Example batch script​

#!/bin/bash
#SBATCH --job-name=wooly-test
#SBATCH --partition=dgx
#SBATCH --nodelist=spark-befc
#SBATCH --export=ALL,USE_WOOLY=1,WOOLYAI_DEBUG=1
#SBATCH --nodes=1
#SBATCH --ntasks=1
# Requires woolyai_vram in GresTypes + gres.conf on the node; see automation/guides/slurm/README.md
#SBATCH --gres=woolyai_vram:40000
# Optional: multi-GPU host (NCCL), if admins set Feature=woolyai_gpu_count_2 on those nodes
# #SBATCH --constraint=woolyai_gpu_count_2
#SBATCH --time=01:00:00
#SBATCH --output=/tmp/slurm-gpu-test-%j.out

# Submit from a cluster login node, e.g.:
# sbatch /path/to/test-wooly.sbatch
#
# TaskProlog should set WOOLYAI_RESERVED_VRAM_MIB from the allocated woolyai_vram GRES
# (see docs Usage Guides / Slurm). Do not pass WOOLYAI_RESERVED_VRAM_MIB in --export.

set -euo pipefail

python3 -m venv woolyai-venv || true
source woolyai-venv/bin/activate
pip install --index-url https://download.pytorch.org/whl/cu129 'torch>=2.6'
pip install numpy

# wooly-client-config.toml GPUS (optional) targets server GPU indices.

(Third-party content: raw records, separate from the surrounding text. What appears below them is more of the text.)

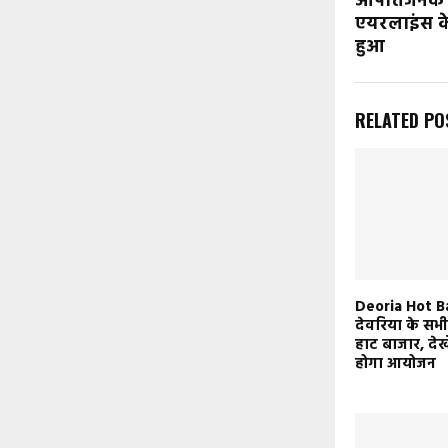
आपत्तिजनक बा
एयरलाइंस के
हुआ
RELATED PO
Deoria Hot Ba
देवरिया के सभी 
हाट बाजार, देख
होगा आयोजन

echo "=== Wooly + Slurm GPU sanity check ==="
echo "Job ID: ${SLURM_JOB_ID:-}"
echo "Node: ${SLURMD_NODENAME:-}"
echo "Partition: ${SLURM_JOB_PARTITION:-}"
echo "CPUs on node: ${SLURM_CPUS_ON_NODE:-}"
echo "USE_WOOLY: ${USE_WOOLY:-unset}"
echo "WOOLYAI_RESERVED_VRAM_MIB: ${WOOLYAI_RESERVED_VRAM_MIB:-unset}"
echo "================================================"

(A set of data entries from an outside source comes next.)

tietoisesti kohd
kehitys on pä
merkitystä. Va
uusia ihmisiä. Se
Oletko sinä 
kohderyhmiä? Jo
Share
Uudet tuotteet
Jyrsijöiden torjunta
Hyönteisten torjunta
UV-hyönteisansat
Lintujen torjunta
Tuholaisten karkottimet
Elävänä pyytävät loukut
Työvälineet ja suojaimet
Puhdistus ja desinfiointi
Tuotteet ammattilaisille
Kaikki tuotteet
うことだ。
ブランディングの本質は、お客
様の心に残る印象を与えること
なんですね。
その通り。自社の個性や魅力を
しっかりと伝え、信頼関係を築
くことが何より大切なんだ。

if ! command -v nvidia-smi >/dev/null 2>&1; then
echo "ERROR: nvidia-smi not found. Install NVIDIA drivers on compute nodes or use a GPU image."
exit 1
fi

python3 <<'PY'
import torch
import math

print(f"Number of GPUs available: {torch.cuda.device_count()}")
for i in range(torch.cuda.device_count()):
print(f"GPU {i}: {torch.cuda.get_device_name(i)}")


def add(dtype):
device = torch.device("cuda:0")
x = torch.ones(5, device=device, dtype=dtype)
y = torch.ones(5, device=device, dtype=dtype)
r = x + y
print(x)
print(torch.abs(r))


add(torch.float)
add(torch.bfloat16)
add(torch.half)
PY

With TaskProlog in place, job scripts do not need to set LD_PRELOAD, LIB_WOOLY_PATH, or WOOLYAI_CLIENT_CONFIG.

If jobs run in Apptainer/Singularity, ensure those same libs/config are visible inside the container (baked in or bind-mounted). Do not install client libs during job runtime.

Slurm cgroups/device policy note​

Wooly server-side assignment is not based on CUDA_VISIBLE_DEVICES.

Slurm may still enforce device cgroups depending on partition policy and classic gpu GRES usage. Document this policy for Wooly nodes separately from woolyai_vram scheduling.

Optional integrations​

  • Cluster Prolog/Epilog (not TaskProlog) for root-level node checks, logging, or cleanup.
  • WoolyAI Controller routing (CONTROLLER_URL and related client fields) per client setup.